# [DATASET ROWS]
════════════════════

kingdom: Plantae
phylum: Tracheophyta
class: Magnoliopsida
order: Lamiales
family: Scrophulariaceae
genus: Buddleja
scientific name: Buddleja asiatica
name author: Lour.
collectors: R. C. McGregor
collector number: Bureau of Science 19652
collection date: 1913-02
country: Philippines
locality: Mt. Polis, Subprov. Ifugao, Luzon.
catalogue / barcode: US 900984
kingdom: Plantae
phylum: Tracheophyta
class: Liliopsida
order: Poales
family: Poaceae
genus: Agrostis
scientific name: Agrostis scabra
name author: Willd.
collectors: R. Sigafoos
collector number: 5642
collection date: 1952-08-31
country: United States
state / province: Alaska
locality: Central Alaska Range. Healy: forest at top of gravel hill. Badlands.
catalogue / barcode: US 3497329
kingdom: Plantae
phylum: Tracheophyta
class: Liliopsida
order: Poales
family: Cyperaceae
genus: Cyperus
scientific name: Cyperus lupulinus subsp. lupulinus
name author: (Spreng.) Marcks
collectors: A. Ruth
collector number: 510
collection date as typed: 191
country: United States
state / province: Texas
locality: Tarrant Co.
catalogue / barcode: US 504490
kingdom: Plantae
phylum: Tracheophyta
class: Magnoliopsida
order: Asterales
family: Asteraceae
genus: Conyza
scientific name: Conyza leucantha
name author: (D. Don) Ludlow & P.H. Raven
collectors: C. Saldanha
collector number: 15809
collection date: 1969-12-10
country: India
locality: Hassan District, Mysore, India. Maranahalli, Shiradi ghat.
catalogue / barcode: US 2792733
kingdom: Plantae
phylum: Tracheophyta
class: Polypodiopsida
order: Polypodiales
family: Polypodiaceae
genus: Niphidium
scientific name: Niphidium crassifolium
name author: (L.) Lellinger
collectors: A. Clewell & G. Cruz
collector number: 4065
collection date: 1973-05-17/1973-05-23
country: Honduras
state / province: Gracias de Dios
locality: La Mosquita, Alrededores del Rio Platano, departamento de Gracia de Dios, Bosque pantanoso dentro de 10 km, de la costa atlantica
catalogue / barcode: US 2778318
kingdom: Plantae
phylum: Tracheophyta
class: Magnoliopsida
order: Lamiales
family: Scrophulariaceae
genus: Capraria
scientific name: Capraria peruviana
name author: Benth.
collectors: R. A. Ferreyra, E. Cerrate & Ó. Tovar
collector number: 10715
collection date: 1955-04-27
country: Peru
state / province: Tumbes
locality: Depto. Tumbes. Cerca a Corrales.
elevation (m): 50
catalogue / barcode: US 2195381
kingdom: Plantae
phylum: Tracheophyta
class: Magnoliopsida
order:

════════════════════

# [SHORT PROBLEM]
Gather every line in the entries above that contains the string "barcode", copying each line in full.

# [TASK OUTPUT]
catalogue / barcode: US 900984
catalogue / barcode: US 3497329
catalogue / barcode: US 504490
catalogue / barcode: US 2792733
catalogue / barcode: US 2778318
catalogue / barcode: US 2195381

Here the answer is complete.